» Assignment: Among the entries below, find every line that contains the string "mins", then copy it.

+++++

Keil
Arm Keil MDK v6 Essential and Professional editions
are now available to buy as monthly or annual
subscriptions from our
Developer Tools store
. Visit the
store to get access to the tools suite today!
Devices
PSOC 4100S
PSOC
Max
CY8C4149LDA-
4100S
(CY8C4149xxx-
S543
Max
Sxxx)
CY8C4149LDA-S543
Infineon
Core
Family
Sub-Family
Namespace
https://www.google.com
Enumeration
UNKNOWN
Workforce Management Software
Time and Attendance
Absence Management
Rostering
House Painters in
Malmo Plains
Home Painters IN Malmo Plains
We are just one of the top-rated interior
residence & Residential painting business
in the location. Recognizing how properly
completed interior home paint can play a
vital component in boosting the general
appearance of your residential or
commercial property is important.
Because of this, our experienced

+++++

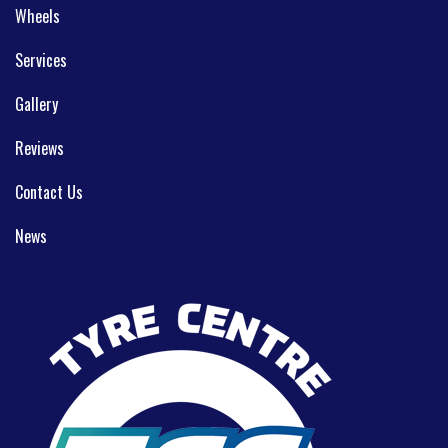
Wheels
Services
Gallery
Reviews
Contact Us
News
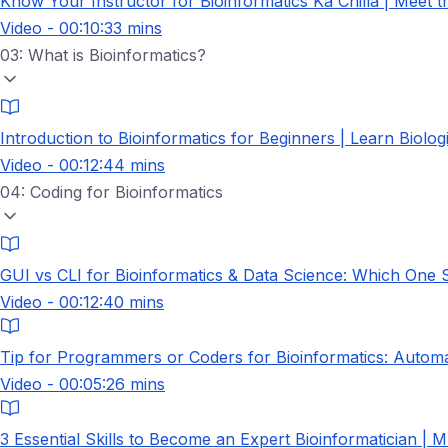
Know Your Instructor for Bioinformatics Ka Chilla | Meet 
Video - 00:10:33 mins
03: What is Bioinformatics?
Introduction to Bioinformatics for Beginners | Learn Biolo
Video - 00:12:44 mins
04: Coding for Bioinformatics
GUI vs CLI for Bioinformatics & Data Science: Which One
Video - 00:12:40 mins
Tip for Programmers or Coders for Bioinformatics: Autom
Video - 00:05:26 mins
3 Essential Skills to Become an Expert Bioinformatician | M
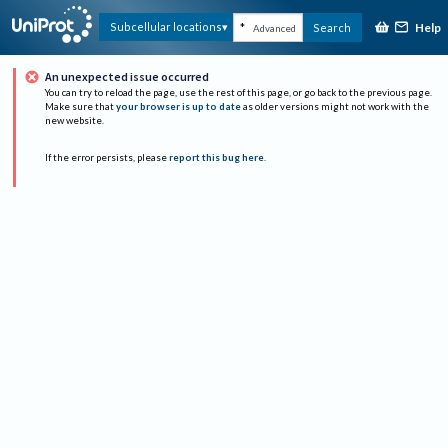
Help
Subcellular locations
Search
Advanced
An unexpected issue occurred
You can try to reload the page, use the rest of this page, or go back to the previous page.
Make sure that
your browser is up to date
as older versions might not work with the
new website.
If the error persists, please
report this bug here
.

+++++

» Worked solution:
Video - 00:10:33 mins
Video - 00:12:44 mins
Video - 00:12:40 mins
Video - 00:05:26 mins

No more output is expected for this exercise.